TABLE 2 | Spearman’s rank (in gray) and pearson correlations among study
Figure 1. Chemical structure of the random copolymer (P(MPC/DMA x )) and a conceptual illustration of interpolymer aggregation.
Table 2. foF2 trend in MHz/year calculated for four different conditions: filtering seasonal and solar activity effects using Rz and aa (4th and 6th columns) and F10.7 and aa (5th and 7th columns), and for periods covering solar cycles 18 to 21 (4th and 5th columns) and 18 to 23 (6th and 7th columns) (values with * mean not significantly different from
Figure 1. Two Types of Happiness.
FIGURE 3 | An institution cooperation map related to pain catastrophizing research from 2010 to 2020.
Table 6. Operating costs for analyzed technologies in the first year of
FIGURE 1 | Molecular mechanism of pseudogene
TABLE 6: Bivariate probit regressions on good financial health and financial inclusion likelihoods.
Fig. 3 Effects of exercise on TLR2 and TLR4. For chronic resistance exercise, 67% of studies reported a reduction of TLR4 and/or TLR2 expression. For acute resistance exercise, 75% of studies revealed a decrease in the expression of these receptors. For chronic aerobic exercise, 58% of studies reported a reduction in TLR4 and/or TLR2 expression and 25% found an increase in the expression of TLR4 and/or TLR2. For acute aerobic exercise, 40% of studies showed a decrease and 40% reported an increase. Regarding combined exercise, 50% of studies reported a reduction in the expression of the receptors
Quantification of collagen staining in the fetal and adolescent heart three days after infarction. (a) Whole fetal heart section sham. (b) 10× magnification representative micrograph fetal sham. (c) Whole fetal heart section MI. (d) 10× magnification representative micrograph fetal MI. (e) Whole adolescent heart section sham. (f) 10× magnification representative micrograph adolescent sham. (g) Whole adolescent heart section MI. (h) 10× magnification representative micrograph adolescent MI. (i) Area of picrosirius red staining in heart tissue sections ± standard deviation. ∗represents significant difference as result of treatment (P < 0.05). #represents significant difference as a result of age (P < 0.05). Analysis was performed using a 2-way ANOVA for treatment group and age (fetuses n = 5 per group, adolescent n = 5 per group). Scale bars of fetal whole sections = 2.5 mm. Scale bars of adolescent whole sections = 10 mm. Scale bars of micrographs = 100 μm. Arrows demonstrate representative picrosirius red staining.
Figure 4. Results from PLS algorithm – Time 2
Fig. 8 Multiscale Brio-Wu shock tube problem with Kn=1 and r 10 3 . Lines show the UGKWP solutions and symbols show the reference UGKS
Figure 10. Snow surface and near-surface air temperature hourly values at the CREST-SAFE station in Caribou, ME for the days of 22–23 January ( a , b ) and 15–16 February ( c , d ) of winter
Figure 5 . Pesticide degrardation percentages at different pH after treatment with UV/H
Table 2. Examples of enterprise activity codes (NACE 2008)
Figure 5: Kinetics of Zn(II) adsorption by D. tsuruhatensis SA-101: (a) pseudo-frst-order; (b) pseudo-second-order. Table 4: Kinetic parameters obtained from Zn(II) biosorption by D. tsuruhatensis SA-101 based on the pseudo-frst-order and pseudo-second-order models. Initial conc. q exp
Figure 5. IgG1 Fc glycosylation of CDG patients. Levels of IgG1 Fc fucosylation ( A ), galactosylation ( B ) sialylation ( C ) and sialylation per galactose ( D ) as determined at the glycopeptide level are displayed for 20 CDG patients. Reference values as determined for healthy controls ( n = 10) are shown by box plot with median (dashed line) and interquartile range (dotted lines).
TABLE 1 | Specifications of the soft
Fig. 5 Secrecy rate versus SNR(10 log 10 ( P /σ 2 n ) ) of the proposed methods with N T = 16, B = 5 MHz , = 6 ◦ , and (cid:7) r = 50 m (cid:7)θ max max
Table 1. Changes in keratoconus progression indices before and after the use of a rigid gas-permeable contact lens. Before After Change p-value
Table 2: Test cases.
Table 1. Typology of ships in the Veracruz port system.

☆ ☆ ☆ ☆ ☆ ☆ ☆

• Exercise
Look through the entries above; copy every line holding the string "activity".

• Your response
Table 2. foF2 trend in MHz/year calculated for four different conditions: filtering seasonal and solar activity effects using Rz and aa (4th and 6th columns) and F10.7 and aa (5th and 7th columns), and for periods covering solar cycles 18 to 21 (4th and 5th columns) and 18 to 23 (6th and 7th columns) (values with * mean not significantly different from
Table 2. Examples of enterprise activity codes (NACE 2008)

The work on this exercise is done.